Mais voilà qu'une question est apparue : quid des victimes collatérales, en l’occurrence les proches ? Lors d’accidents médicaux, la question se pose régulièrement ; faut-il en effet indemniser aussi les proches qui ont à subir les conséquences de ces pathologies, et comment ? Dans l’affaire du vaccin contre le H1N1, l’Oniam s’y refusait. Beaucoup de dossiers ont dû aller ainsi jusqu’au Conseil d’Etat. Et c’est ainsi que le tribunal administratif de Strasbourg a été saisi.
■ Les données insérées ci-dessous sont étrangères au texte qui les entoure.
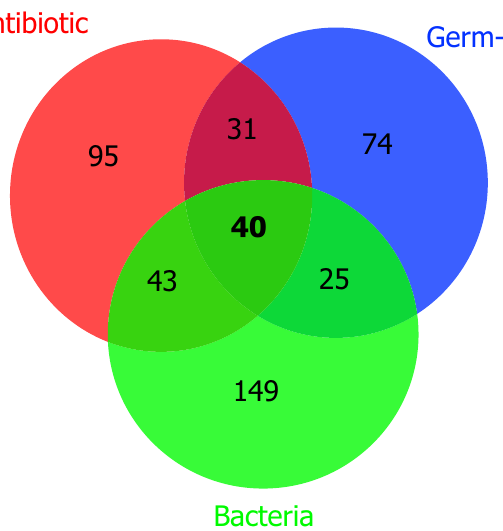
Figure 1. Venn diagram showing numbers of metabolites with microbial origin supported by one, two or three types of evidence. The three types of evidence are: produced by human faecal bacteria, reduced by antibiotic treatment, and reduced in germ-free animals.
Pour la première fois, la justice a décidé d'indemniser des proches. Un jugement du 30 novembre qui vaut d'être cité dans le détail : «Considérant qu'il résulte de l'instruction que la jeune Lucie a été, du fait de sa narcolepsie, atteinte d'un déficit fonctionnel temporaire évalué à 50%, que son dommage esthétique permanent et temporaire est estimé à 3/7 et les souffrances endurées à 4/7, que son état de santé a eu des répercussions sur son activité étudiante, sur ses activités d'agrément et qu'il est probable qu'il en aura sur sa vie professionnelle à venir, que sa perte d'autonomie est importante et nécessite une assistance significative de ses parents ; compte tenu qu'il n'est pas contestable que ces préjudices subis par Lucie et causés par sa narcolepsie ont des répercussions sur ses proches, en l'occurrence ses parents et sa sœur, dans la mesure où son état de santé les affecte moralement et perturbe leur quotidien, ils sont ainsi fondés à demander à l'Oniam l'indemnisation du préjudice d'affection, ainsi que du préjudice dit "d'accompagnement" qui doit être analysé comme un préjudice lié aux troubles dans les conditions d'existence.» Et la justice évalue le préjudice à chacun des parents de Lucie à la somme de 10 000 euros et, pour la sœur de cette dernière, à 5 000 euros. Un jugement qui devrait ouvrir la voie à d'autres demandes.